Analysis of 3106 lifetime deliveries from 859 respondents shows a sharp increase in the percentage of health facility deliveries in recent years. Delivering a penultimate baby at a health facility (OR = 4.681 [3.204 - 6.839]), possessing health insurance (OR = 3.812 [1.795 - 8.097]), managing household finances (OR = 1.897 [1.046 - 3.439]), attending more antenatal care visits (OR = 1.567 [1.163 - 2.112]), delivering more recently (OR = 1.438 [1.120 - 1.847] annually), and living closer to a health center (OR = 0.909 [0.846 - 0.976] per km) were independently associated with facility delivery.

Conclusions

The strongest correlates of facility-based delivery in Bugesera District include previous delivery at a health facility, possession of health insurance, greater financial autonomy, more recent interactions with the health system, and proximity to a health center. Recent structural interventions in Rwanda, including the rapid scale-up of community-financed health insurance, likely contributed to the dramatic improvement in the health facility delivery rate observed in our study.

Keywords:
Maternal health; Service delivery; Health financing; Health systems; Sub-Saharan Africa

Background

Maternal mortality remains a pressing problem in the developing world. To date, few countries are on track to meet Millennium Development Goal 5 (MDG 5), which aims for a 75% reduction in maternal mortality by 2015 [1,2]. The statistics are particularly alarming in sub-Saharan Africa, where the lifetime risk of dying from childbirth is 1 in 31, as compared to 1 in 4,300 in industrialized countries [3]. Rwanda, a densely populated country of 11 million people located in central Africa, has made impressive strides in improving its health indicators since the 1994 genocide, but still has one of the highest maternal mortality ratios in the world, estimated between 249–584 maternal deaths per 100,000 live births [1].

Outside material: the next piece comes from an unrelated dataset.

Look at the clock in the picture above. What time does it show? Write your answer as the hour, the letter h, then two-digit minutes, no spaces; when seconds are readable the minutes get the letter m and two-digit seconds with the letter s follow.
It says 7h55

The proportion of births attended by skilled health personnel is one of two indicators used to track progress toward achieving MDG 5 [4]. While the debate over whether skilled attendance truly results in decreased maternal mortality remains unsettled, skilled attendance has nevertheless been adopted as a proxy indicator for maternal deaths in the developing world [5-8]. Moreover, widespread reliance on this indicator has contributed to a major shift in global policies aimed at reducing rates of maternal mortality: rather than training and equipping traditional birth attendants, efforts have increasingly been directed at improving access to and utilization of formal healthcare services during the antenatal period and at the time of delivery [5,7].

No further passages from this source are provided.